I know you need people who are reliable. I know you need people who do great work and make the office a nice place to be.
But here’s the thing: I’m not the only employee who is absent a lot. I’m not the only employee who is recovering from trauma, or who has been abused, raped, or exploited.
Having a job that we feel safe in, and supports us is important. It helps us to recover, and over time we become more engaged, more productive, and less absent. We need you as much as you need us. We want to work, to feel valued, and contribute to something bigger than ourselves. It helps us build our confidence back and keeps depression at bay, by forcing us to be social even if it’s just in the break room.
We are dedicated to our jobs, even if it doesn’t appear that way. We want to work. We need to work.
We might not be disabled in the traditional sense, but the psycho-emotional scars left behind from our experiences are just as detrimental. Our brains are physically wired differently. We are on edge all of the time, expecting to need to fight, run, or freeze at any moment, and it takes an enormous toll.
I am the employee who wished you would walk a day in my shoes, to know the hyper-vigilance, the anxiety, the flashbacks, the uncontrolled crying, and the normalcy work gives me.
Remember that one in three women are sexually traumatized. Think of the women you employ. We aren’t incapable, dumb, or lazy. We are terrified and ashamed. Work provides us a means to find value in ourselves again, and produce results for you.

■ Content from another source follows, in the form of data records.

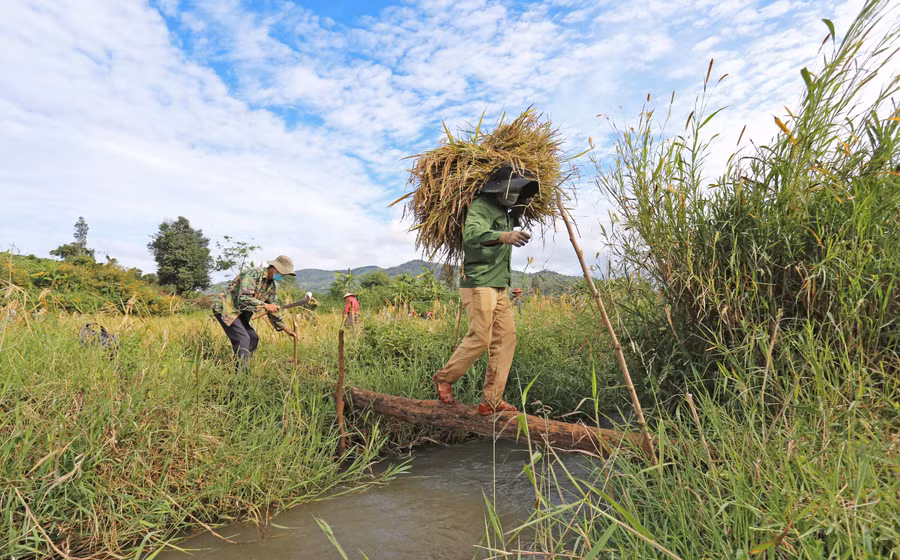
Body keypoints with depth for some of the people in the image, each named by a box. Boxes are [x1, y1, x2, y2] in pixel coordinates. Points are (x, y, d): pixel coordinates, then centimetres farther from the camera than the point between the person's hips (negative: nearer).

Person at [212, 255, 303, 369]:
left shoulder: (272, 285, 7)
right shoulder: (253, 274, -22)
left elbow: (273, 309, 13)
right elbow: (243, 298, -32)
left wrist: (285, 329, 9)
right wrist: (265, 306, -28)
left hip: (240, 312, 10)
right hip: (225, 308, -10)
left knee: (253, 338, 7)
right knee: (243, 338, -19)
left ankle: (241, 370, 15)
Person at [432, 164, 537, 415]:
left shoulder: (505, 211, 17)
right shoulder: (481, 207, -11)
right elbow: (472, 234, -31)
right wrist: (504, 236, -47)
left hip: (499, 287, 9)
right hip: (478, 284, -9)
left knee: (505, 337, 2)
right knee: (479, 339, -9)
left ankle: (492, 400, 6)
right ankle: (444, 378, 14)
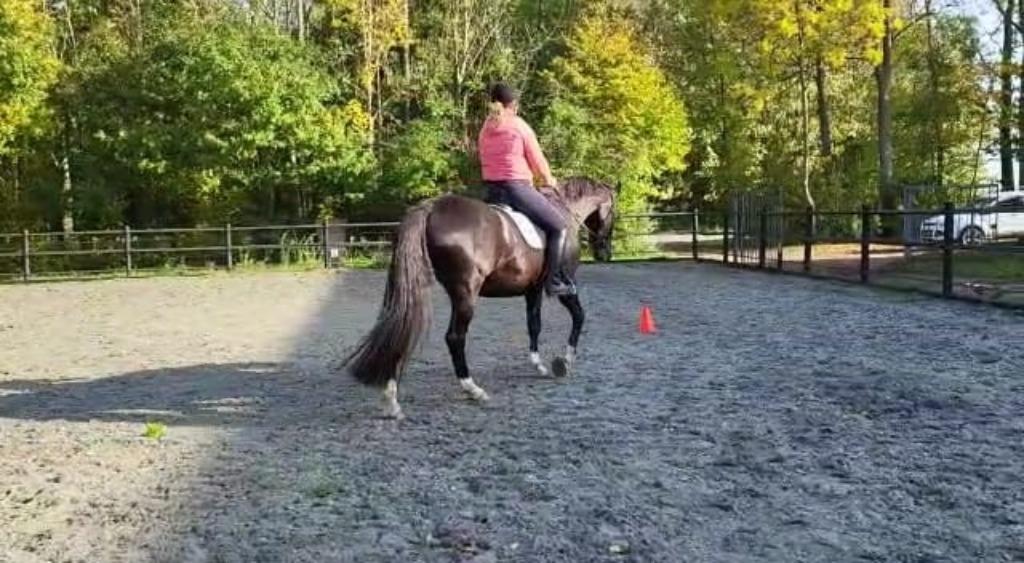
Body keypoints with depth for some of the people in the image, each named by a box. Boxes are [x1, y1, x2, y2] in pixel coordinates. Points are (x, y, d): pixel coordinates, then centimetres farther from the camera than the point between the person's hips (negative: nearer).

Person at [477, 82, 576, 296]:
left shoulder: (485, 129, 12)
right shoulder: (519, 125, -5)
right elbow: (537, 160, -1)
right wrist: (549, 180, 18)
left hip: (491, 191, 7)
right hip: (517, 188, -7)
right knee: (559, 227, 0)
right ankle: (553, 281, -7)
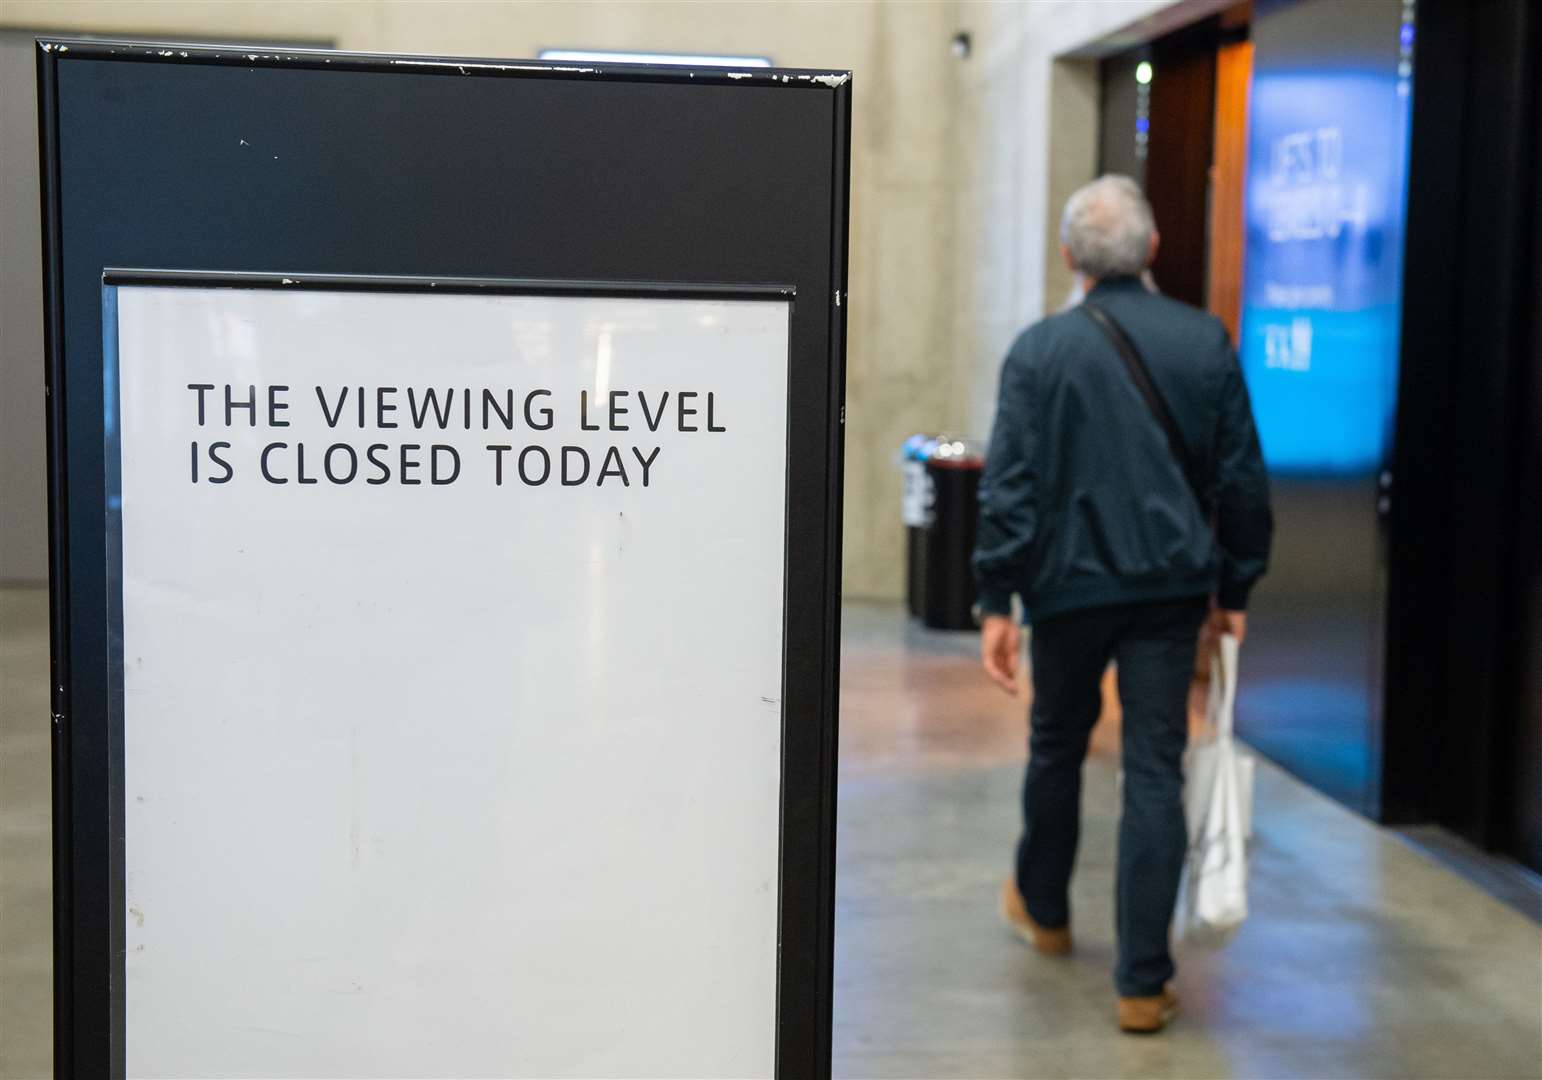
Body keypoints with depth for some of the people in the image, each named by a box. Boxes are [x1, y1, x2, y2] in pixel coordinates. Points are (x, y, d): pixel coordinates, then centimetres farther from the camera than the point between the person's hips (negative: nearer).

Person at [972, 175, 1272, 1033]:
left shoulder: (1042, 348, -6)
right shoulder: (1206, 341, -1)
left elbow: (1010, 484, -9)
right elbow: (1242, 477, 2)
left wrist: (997, 600, -5)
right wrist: (1236, 587, 11)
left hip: (1070, 582, 0)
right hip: (1171, 584, 1)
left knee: (1058, 746, 20)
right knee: (1156, 771, 2)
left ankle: (1043, 909, 41)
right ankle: (1145, 982, 2)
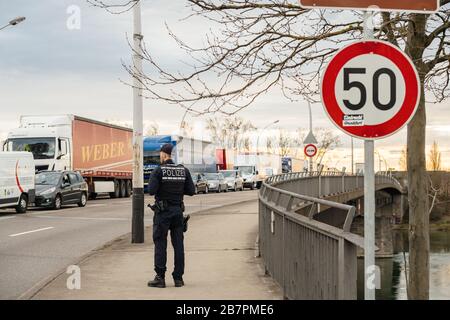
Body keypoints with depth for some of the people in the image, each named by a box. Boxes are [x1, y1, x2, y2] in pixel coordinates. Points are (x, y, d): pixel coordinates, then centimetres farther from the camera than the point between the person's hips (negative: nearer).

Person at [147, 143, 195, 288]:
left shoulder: (158, 171, -9)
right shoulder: (184, 170, 4)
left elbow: (151, 191, -16)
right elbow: (191, 191, 3)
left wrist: (160, 187, 5)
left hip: (163, 211, -4)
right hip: (178, 211, 4)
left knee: (160, 244, 1)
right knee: (178, 244, 7)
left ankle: (160, 278, 0)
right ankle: (178, 278, 8)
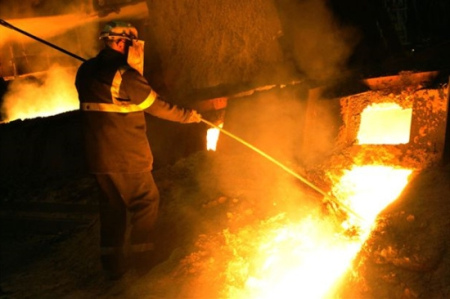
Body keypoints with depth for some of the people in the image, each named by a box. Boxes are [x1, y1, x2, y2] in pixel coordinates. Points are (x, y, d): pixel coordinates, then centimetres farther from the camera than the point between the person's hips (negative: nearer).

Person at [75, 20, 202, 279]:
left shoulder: (86, 72, 3)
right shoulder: (125, 75, -18)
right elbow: (156, 106, -10)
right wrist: (187, 115, 4)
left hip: (98, 156, 7)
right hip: (127, 156, -7)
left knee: (111, 205, 18)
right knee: (146, 202, 11)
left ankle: (113, 263, 25)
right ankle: (143, 259, 16)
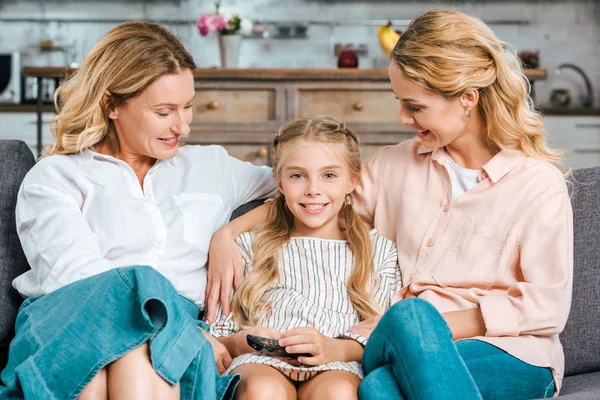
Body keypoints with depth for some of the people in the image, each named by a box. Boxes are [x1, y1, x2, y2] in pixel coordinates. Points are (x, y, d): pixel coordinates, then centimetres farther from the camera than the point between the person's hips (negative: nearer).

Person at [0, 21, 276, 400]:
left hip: (179, 340, 2)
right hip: (68, 330, -2)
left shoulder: (209, 167, 28)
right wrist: (189, 332, -15)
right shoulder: (53, 178, 15)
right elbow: (76, 273, -3)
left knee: (140, 350, -37)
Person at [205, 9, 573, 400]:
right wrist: (226, 234, 5)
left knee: (408, 315, -38)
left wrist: (426, 324, -13)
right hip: (411, 346, 3)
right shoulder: (396, 165, 15)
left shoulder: (540, 184, 0)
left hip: (515, 359, -3)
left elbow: (548, 307, -6)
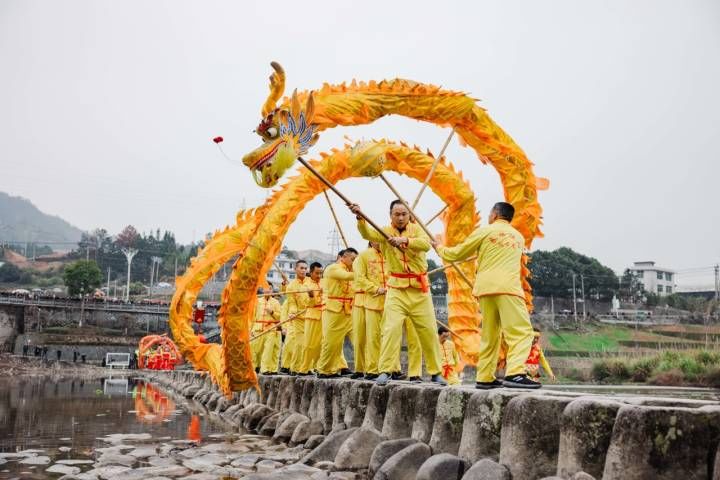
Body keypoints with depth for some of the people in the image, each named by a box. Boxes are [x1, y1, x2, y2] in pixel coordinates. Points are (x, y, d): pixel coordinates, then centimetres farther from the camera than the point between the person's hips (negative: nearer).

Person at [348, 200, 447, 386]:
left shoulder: (416, 229, 4)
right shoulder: (385, 232, 2)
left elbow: (426, 244, -17)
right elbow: (367, 234, -19)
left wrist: (405, 241, -33)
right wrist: (360, 217, -38)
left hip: (420, 289, 1)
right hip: (397, 289, -1)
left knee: (429, 331, 6)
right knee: (391, 328, -13)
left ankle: (436, 373, 19)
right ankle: (385, 371, -6)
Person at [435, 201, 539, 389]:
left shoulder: (484, 231, 12)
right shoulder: (519, 237, 21)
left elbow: (457, 254, 17)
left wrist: (440, 249, 36)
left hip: (486, 288, 1)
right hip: (508, 288, -1)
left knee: (489, 336, 11)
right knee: (521, 332, -9)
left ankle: (485, 377, 13)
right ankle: (515, 374, -27)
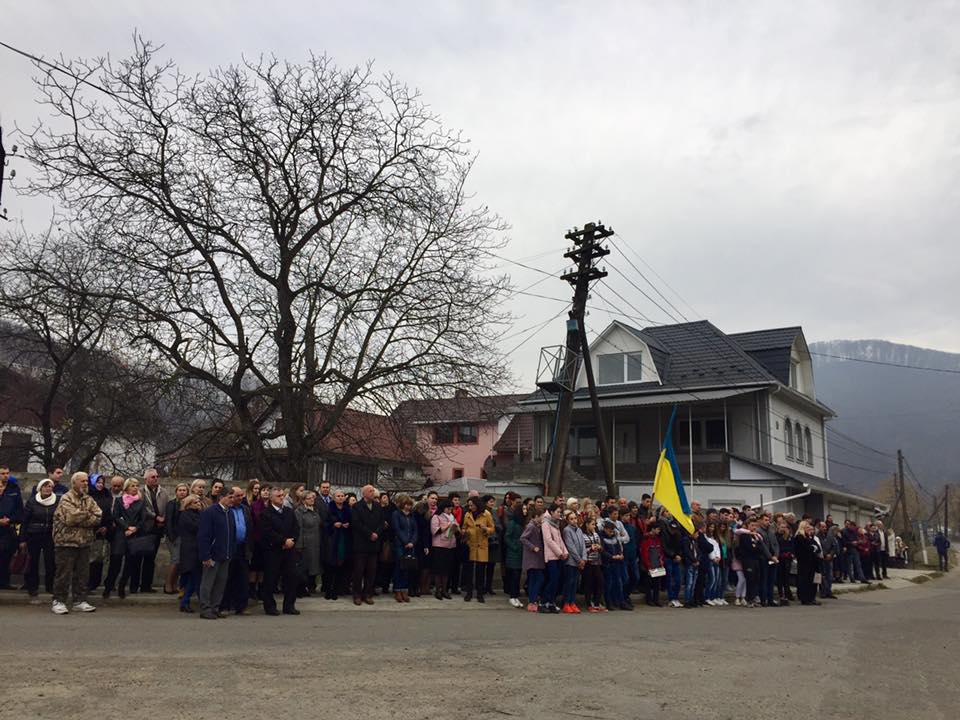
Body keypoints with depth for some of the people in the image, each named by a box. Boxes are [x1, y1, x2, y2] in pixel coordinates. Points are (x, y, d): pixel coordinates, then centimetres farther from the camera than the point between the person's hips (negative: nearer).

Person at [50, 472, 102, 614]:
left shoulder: (89, 500, 13)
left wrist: (82, 517, -13)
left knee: (83, 574, 9)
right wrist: (89, 517, -7)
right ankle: (58, 601, 9)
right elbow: (72, 518, -21)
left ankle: (80, 601, 17)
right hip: (67, 541, -6)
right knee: (64, 574, -1)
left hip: (84, 542, 6)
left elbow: (99, 517, 0)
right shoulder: (66, 499, -7)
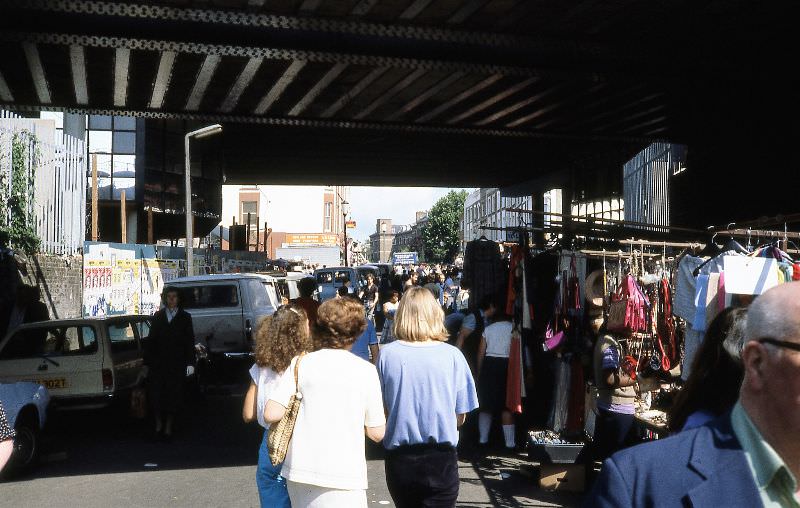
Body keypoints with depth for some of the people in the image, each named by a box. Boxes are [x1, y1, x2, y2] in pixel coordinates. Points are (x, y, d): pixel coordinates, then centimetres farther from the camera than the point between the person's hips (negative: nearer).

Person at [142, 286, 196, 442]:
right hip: (158, 363, 1)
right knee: (156, 394, -4)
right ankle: (159, 424, 14)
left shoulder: (185, 317, 6)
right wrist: (147, 363, 5)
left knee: (173, 396, 3)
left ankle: (168, 428, 14)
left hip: (176, 363, -1)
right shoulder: (157, 316, 11)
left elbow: (190, 341, 3)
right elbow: (151, 340, 9)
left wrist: (190, 362, -6)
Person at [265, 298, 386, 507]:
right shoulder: (365, 370, -2)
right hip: (344, 476, -3)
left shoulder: (301, 363, 1)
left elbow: (271, 414, -5)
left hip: (299, 472, 3)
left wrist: (301, 408, 12)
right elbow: (377, 433, -1)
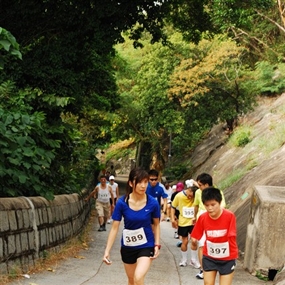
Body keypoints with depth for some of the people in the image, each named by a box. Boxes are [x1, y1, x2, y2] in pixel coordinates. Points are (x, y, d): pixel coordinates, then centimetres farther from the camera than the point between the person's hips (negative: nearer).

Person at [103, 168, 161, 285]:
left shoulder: (152, 203, -15)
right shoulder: (122, 202, -16)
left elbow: (156, 224, 3)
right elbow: (115, 228, -10)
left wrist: (157, 245, -4)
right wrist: (107, 251, -14)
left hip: (146, 246, -2)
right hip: (127, 246, 2)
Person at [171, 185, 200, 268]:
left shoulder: (196, 197, -12)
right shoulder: (179, 196, -12)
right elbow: (173, 207, -2)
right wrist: (173, 219, -6)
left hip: (193, 222, 0)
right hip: (183, 222, 0)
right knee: (185, 241, 7)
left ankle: (193, 260, 14)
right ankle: (184, 260, 23)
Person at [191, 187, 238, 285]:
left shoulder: (229, 216, -22)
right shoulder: (202, 218, -12)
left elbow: (232, 237, -17)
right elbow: (195, 237, -3)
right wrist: (194, 243, -18)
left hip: (227, 259, -3)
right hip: (209, 257, 3)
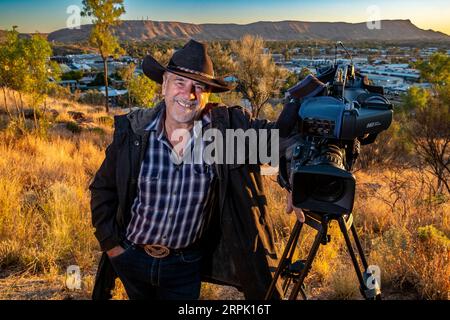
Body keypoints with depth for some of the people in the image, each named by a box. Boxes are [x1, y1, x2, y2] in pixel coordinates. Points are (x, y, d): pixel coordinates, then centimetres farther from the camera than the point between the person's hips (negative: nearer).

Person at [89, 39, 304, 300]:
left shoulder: (229, 126, -16)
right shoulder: (132, 129, -13)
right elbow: (103, 189, -1)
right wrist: (111, 244, -3)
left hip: (187, 265, -1)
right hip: (130, 257, 2)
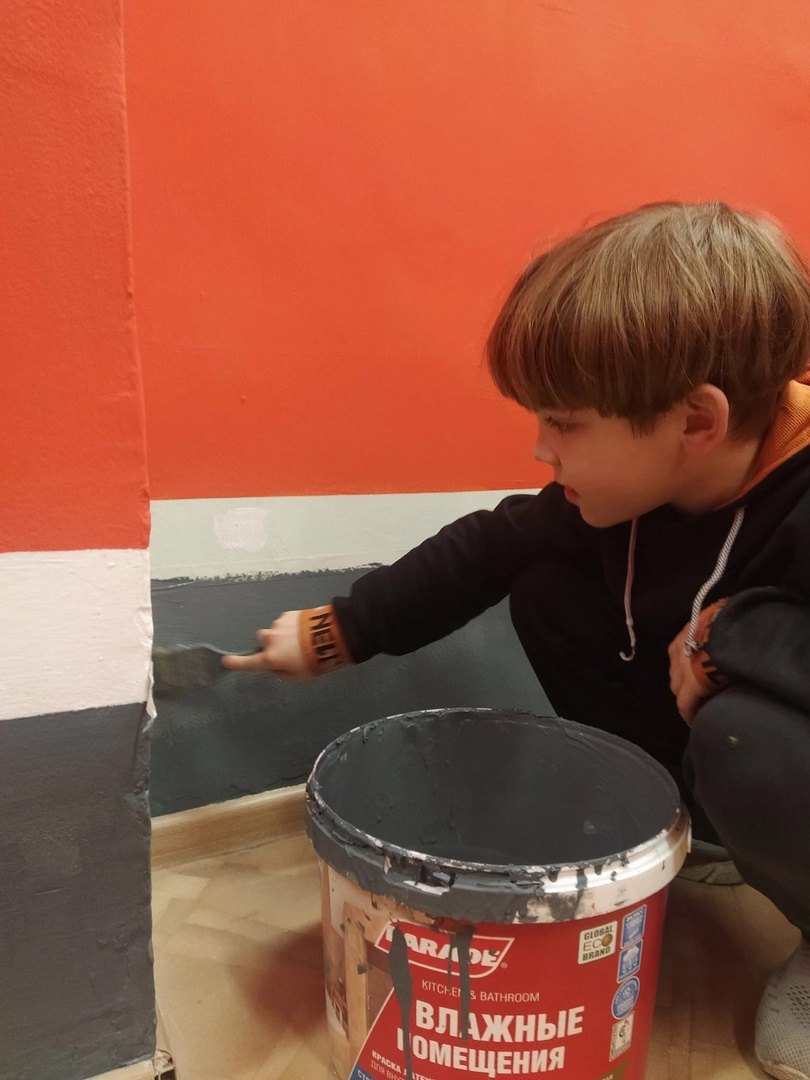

So please, the next time an employee comes to you and confesses their deepest secret about why they aren’t present—take these suggestions into account:
>> Where possible, work flexibly with us rather than firing us or giving us warnings.
>> Know that we are not “just lazy” or “slacking off”—we’re dealing with horrific things.
>> Don’t create an environment where shame can thrive and grow—we have enough of that already.
>> Educate yourself on trauma-informed workplaces.
Every employee who has lost their job, was forced to tell their story to people they didn’t want to, and was made to feel ashamed of themselves in the workplace.